E così l’acqua da pura, trasparente e per tutti diventa inquinata, torbida e costosa, e a volte a causa dell’essere umano miete vittime. In Italia abbiamo un triste primato. L’aria e una delle sue parti principali, l’ossigeno, non si vedono. Se ne percepisce l’esistenza quando manca o quando «puzza» troppo. Centinaia di anni di inquinamento dell’aria, a volte in modo sistematico e che ignora le leggi, la cui unica soluzione passa per delle multinazionali che ci fanno profitti. Fa un certo effetto. E la terra calpestata e rovinata da chi per profitto usa e abusa e fa cambiare leggi a livello internazionale a proprio unico vantaggio. E se il fuoco ricorda la forza dell’energia qui le pagine tristi della storia del nostro paese si moltiplicano e più accade più aumenta la nostra sudditanza energetica […].

E qui c’è posto per una domanda spesso considerata banale: quegli stessi elementi che comunemente consideriamo beni primari possono essere comprati o svenduti a piacimento di pochi? Possono essere sottratti, a volte con violenza, a intere popolazioni per compiacere finanza e liberismo?

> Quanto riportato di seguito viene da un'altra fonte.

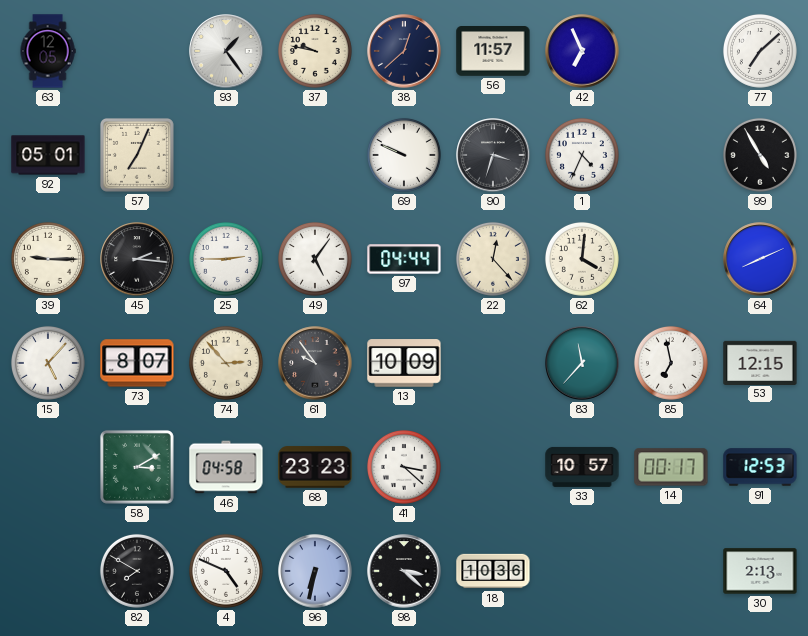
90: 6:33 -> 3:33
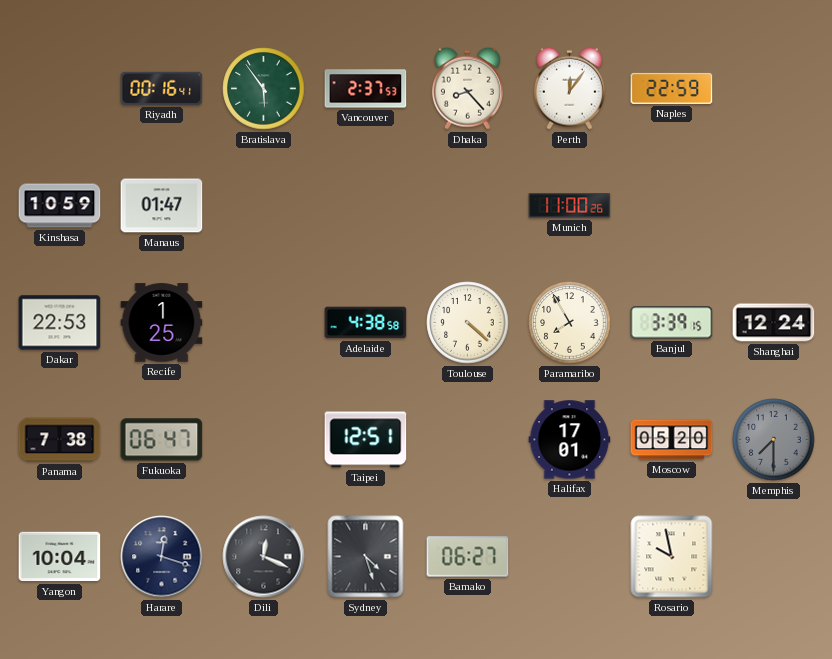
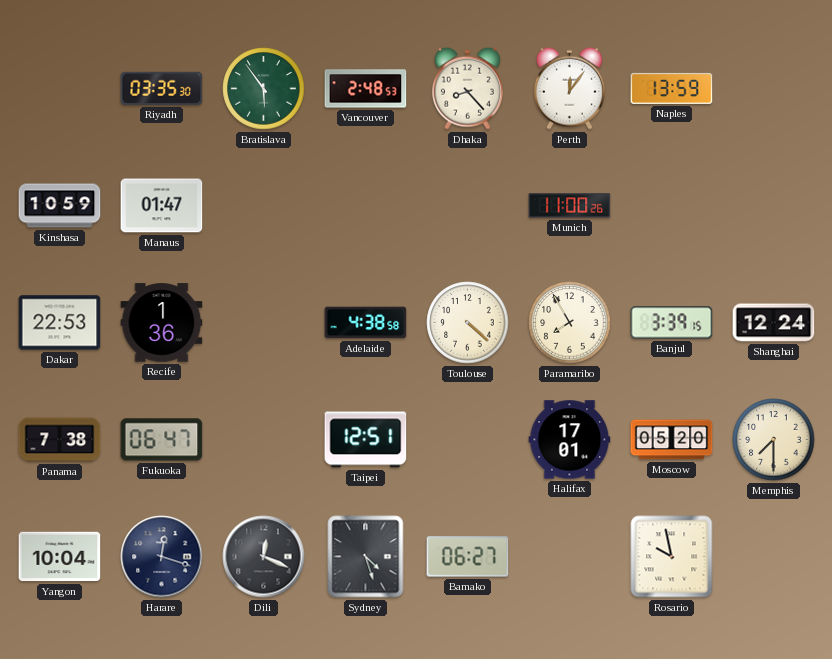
Riyadh: 00:16 -> 03:35
Vancouver: 2:37 -> 2:48
Naples: 22:59 -> 13:59
Recife: 1:25 -> 1:36
Memphis dial: grey -> cream
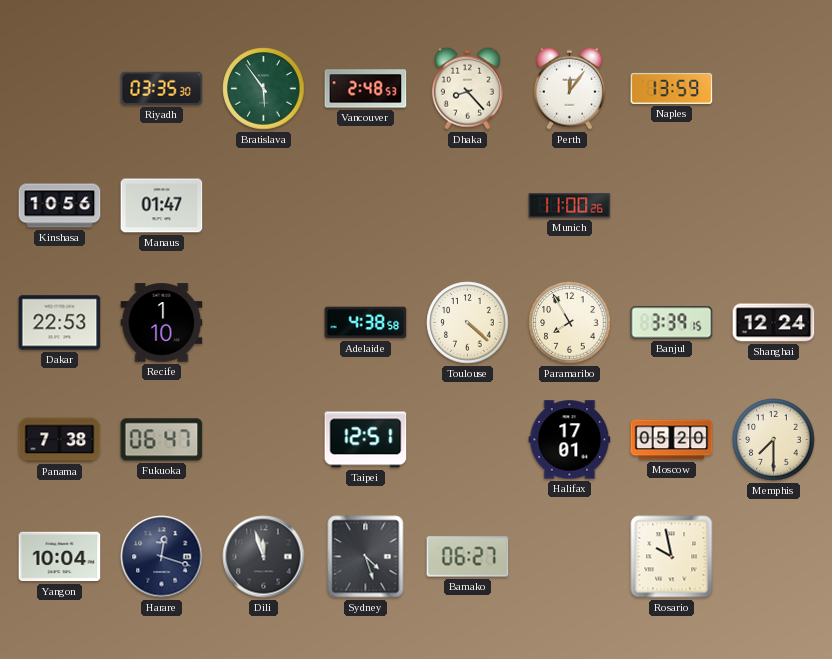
Kinshasa: 10:59 -> 10:56
Recife: 1:36 -> 1:10
Dili: 12:19 -> 11:57
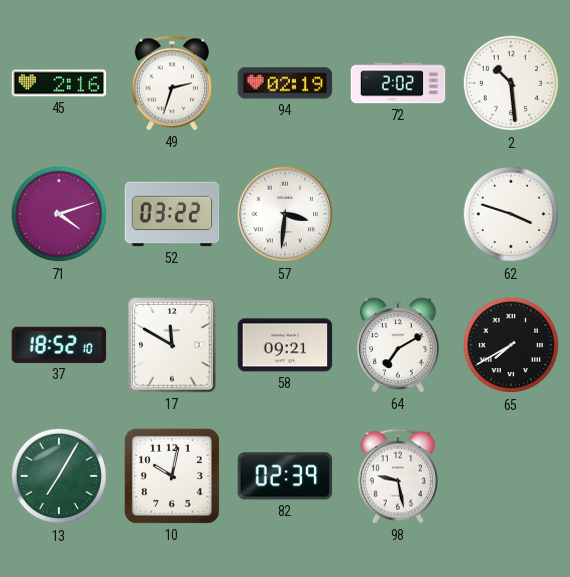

Questo è uno degli snodi. Come sindacato, abbiamo cominciato a ragionare su un possibile mondo diverso che si incentri su un nuovo modello di sviluppo. Una necessità dettata dall’esigenza di coniugare lavoro, salute e ambiente dentro e fuori i luoghi di produzione. Le note vicende della Fiat e dell’Ilva sono un esempio efficace di come non sia più rinviabile il rinnovamento del nostro sistema produttivo, da fondare su un nuovo modello di sviluppo e una mobilità ambientalmente sostenibili. […]

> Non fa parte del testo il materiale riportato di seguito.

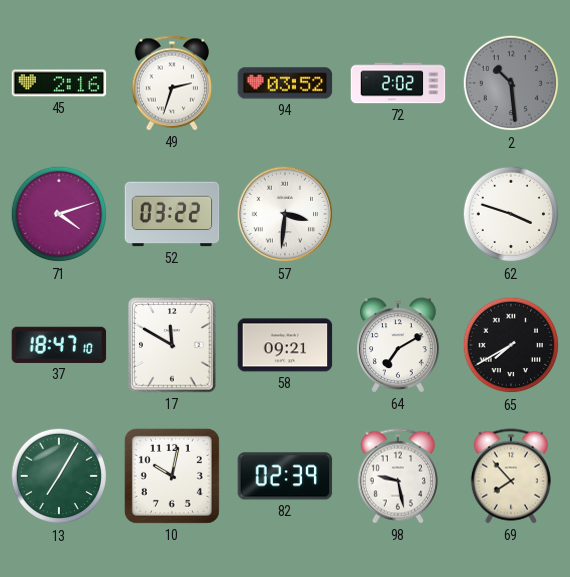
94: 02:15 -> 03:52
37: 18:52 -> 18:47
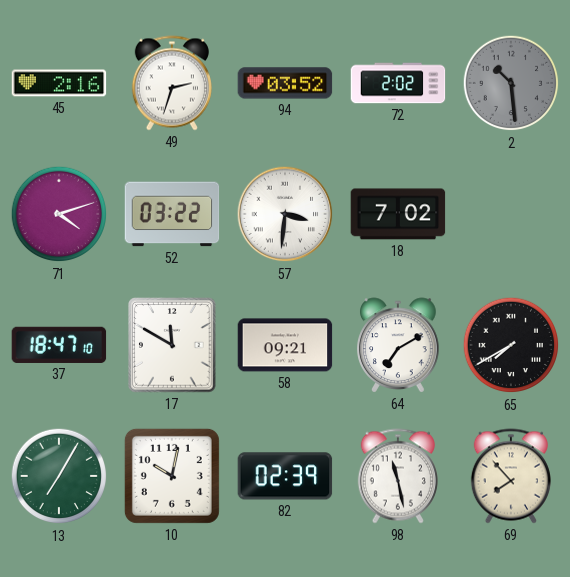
18: none -> 7:02
62: 3:48 -> none
98: 9:28 -> 11:28
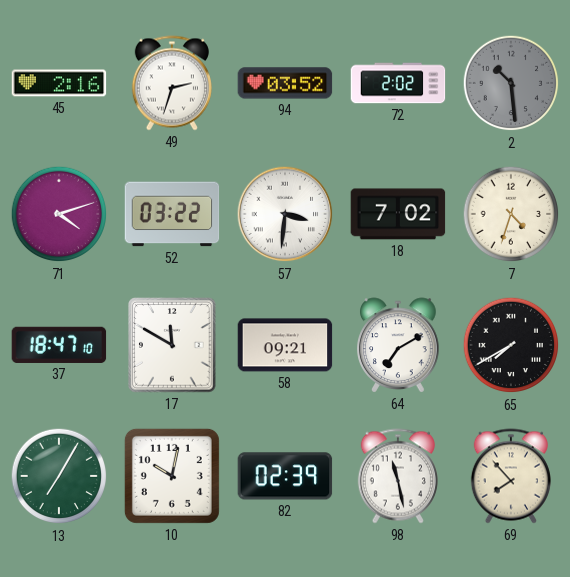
7: none -> 4:33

Una lavoratrice, un lavoratore, ha delle capacità e sviluppa delle competenze nella sua vita lavorativa. È un essere umano che lavora. È impossibile per noi non fare riferimento a questo. Io, quando ero in fabbrica, facevo il saldatore. «Avere un mestiere» è sempre contato molto fino alla seconda metà del secolo scorso. Era un elemento che aiutava a trovare posto nella società. Diventava un aspetto importante della personalità. E il sapere della lavoratrice o del lavoratore, che derivava proprio dalla sua attività, aumentava il senso del sé e della propria dignità. Oggi, e insisto su questo punto, viviamo un’epoca in cui il valore del lavoro è stato prima aggredito e poi condannato a cedere il passo a una modernità virtuale, in primis quella finanziaria, che ha significato per le lavoratrici e i lavoratori più sfruttamento e meno diritti, il tutto incentrato su ricatti sempre più grandi.

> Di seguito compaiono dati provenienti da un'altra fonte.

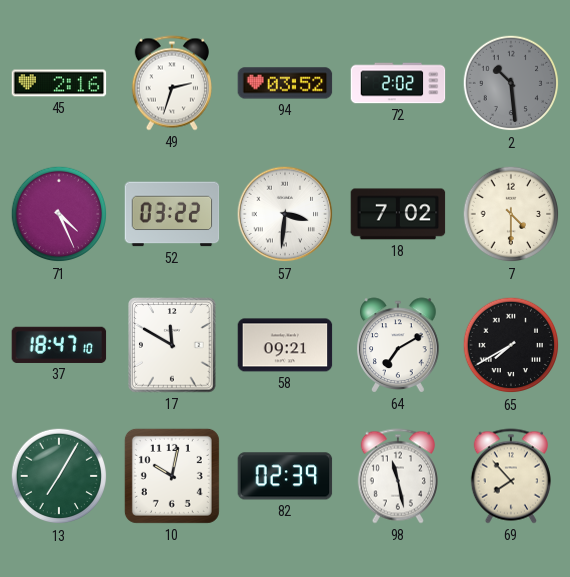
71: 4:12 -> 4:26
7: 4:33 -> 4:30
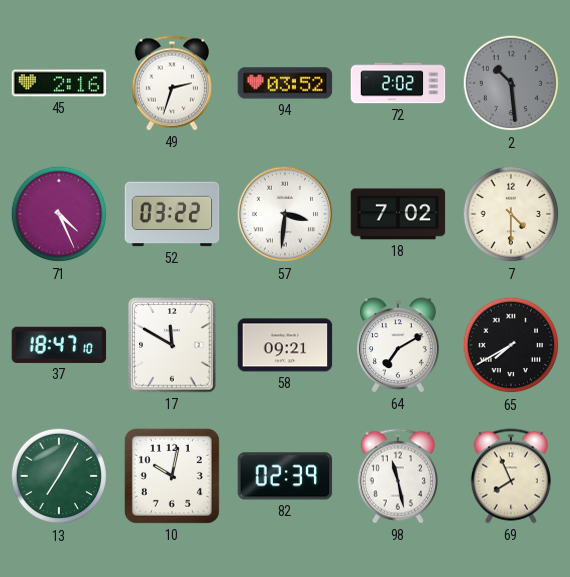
69: 7:53 -> 7:56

Se poi, il modello è «green», fa solo indignare di più. Ma nell’indignazione che emerge con forza da questo libro non c’è rassegnazione e le sue ultime pagine ci propongono il «quinto elemento» che non rappresenta una soluzione ma una serie di segnali attivi che provengono da territori sparsi in molti luoghi del pianeta.

Movimenti, associazioni, uomini e donne con idee e pratiche diverse che si adoperano per cambiare questo mondo e per dire ai signori che dominano il pianeta che la storia non è finita, non ancora. Si troveranno insieme a lottare? Io credo di sì. Gli autori del libro anche. Buona lettura.